# [Directions for this task]
Begin at the top of the records below and print each line exactly until the line containing "経歴は立派よ？人柄も良いわよ？" has been printed; any pictures are to be left out.

(Data extracts begins)

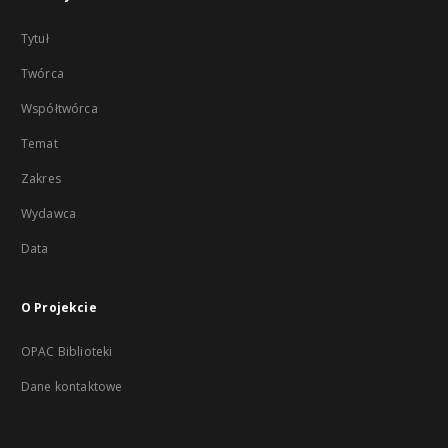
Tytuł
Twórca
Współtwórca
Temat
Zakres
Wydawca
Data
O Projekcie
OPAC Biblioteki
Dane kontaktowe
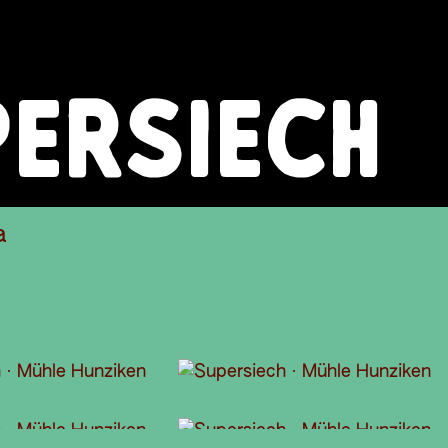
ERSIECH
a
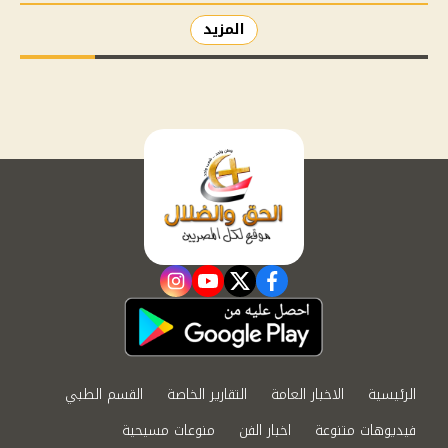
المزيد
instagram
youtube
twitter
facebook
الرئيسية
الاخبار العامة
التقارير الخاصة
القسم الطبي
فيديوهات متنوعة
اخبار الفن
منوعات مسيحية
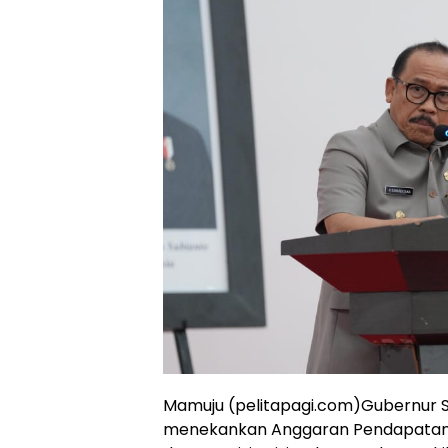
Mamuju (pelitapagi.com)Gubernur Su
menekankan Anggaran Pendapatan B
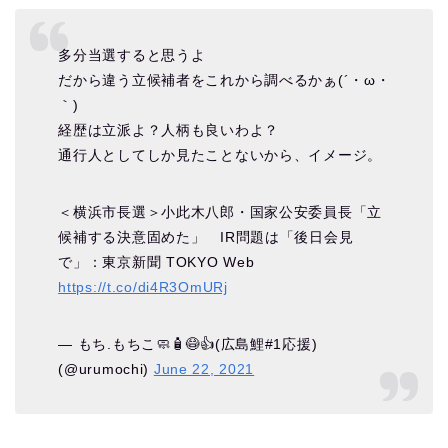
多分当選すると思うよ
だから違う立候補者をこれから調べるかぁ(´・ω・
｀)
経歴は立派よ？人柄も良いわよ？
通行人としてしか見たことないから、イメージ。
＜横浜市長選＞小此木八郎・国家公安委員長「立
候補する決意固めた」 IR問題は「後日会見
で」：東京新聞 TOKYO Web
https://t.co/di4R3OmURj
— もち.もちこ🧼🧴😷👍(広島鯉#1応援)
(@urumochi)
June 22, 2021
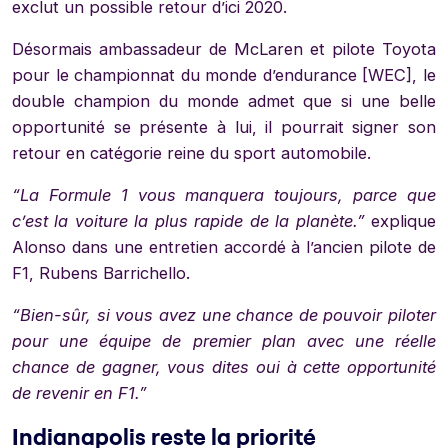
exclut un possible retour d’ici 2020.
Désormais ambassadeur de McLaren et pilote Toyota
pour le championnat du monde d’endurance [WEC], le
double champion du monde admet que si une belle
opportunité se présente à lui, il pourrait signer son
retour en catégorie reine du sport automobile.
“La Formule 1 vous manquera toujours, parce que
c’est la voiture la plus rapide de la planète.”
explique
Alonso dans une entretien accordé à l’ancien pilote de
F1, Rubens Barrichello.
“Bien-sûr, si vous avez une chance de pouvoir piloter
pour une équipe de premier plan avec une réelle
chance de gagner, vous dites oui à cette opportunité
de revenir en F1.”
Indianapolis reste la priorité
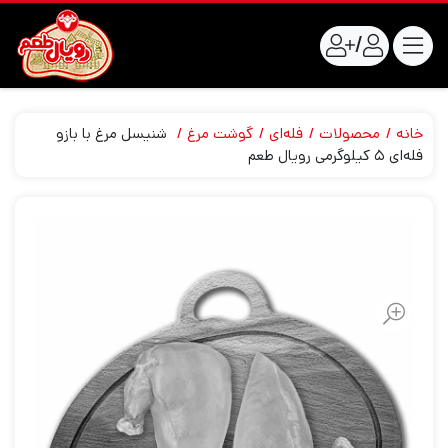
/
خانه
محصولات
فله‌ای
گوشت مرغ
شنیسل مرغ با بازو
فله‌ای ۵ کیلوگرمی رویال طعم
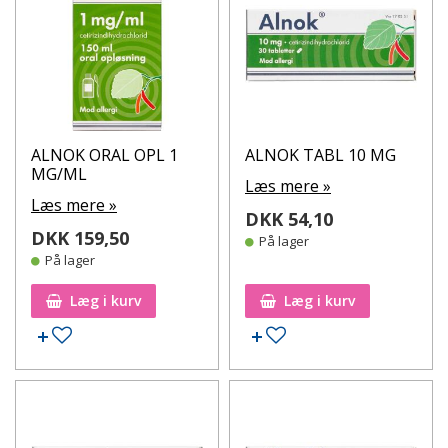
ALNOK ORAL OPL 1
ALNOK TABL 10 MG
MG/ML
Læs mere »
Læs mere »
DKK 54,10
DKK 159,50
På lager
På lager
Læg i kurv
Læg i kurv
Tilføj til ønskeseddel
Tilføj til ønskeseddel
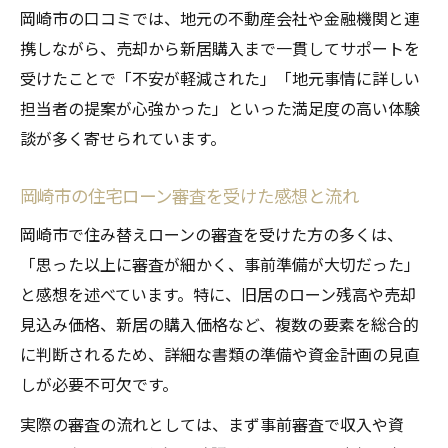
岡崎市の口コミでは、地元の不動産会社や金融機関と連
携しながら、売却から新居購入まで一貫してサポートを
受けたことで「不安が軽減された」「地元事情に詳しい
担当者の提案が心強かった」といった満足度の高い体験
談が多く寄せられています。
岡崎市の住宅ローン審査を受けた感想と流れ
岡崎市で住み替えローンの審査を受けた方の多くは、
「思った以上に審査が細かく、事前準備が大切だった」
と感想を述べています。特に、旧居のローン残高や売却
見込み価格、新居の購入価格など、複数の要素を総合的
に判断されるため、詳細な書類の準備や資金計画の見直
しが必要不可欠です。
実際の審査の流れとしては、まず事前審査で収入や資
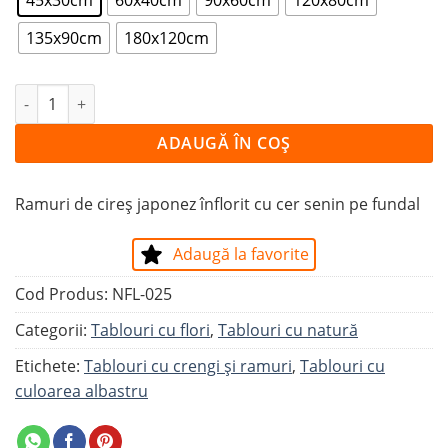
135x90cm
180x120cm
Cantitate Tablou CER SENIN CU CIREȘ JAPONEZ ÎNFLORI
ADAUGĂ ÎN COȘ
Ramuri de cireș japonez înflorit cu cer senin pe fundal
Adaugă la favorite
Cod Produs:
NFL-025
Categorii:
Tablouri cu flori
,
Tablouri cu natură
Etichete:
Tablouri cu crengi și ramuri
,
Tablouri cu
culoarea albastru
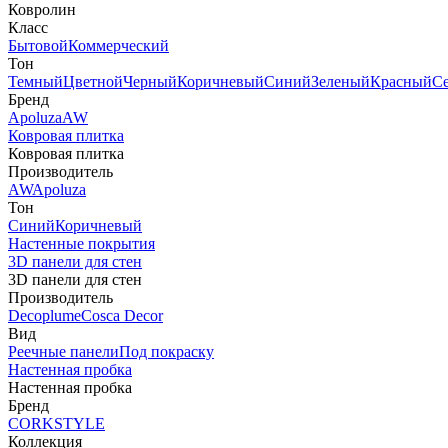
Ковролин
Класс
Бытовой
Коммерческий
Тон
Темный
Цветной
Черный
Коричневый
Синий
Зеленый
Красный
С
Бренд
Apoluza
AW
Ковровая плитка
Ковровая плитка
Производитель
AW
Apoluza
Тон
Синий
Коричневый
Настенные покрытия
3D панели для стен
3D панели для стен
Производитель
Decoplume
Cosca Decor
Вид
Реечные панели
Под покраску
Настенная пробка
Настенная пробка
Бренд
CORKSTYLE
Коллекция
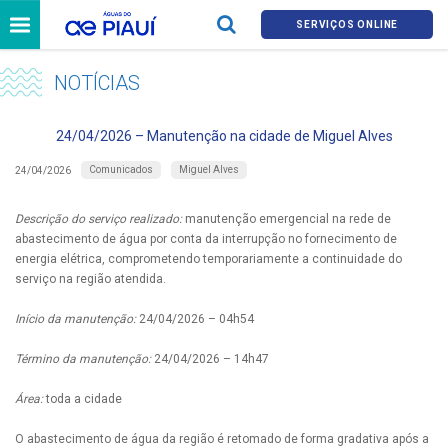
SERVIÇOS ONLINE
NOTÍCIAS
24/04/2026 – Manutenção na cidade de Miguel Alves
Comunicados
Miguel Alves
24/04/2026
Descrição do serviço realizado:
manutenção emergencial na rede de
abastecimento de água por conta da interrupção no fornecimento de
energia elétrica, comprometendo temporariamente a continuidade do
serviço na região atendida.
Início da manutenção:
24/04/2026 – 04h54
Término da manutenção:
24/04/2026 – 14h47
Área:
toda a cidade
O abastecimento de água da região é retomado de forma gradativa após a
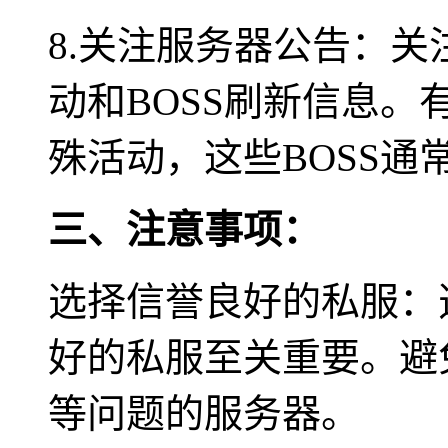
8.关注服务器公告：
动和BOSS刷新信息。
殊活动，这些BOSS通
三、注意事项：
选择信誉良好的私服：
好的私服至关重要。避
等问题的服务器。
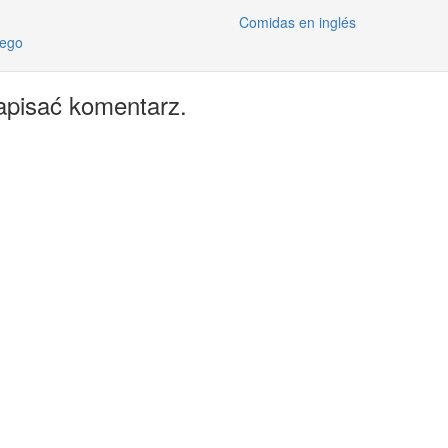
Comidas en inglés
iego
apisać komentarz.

(Data extracts ends)

# [Answer for this exercise]
Tytuł
Twórca
Współtwórca
Temat
Zakres
Wydawca
Data
O Projekcie
OPAC Biblioteki
Dane kontaktowe
ERSIECH
a
المزيد
instagram
youtube
twitter
facebook
الرئيسية
الاخبار العامة
التقارير الخاصة
القسم الطبي
فيديوهات متنوعة
اخبار الفن
منوعات مسيحية
Mamuju (pelitapagi.com)Gubernur Su
menekankan Anggaran Pendapatan B
多分当選すると思うよ
だから違う立候補者をこれから調べるかぁ(´・ω・
｀)
経歴は立派よ？人柄も良いわよ？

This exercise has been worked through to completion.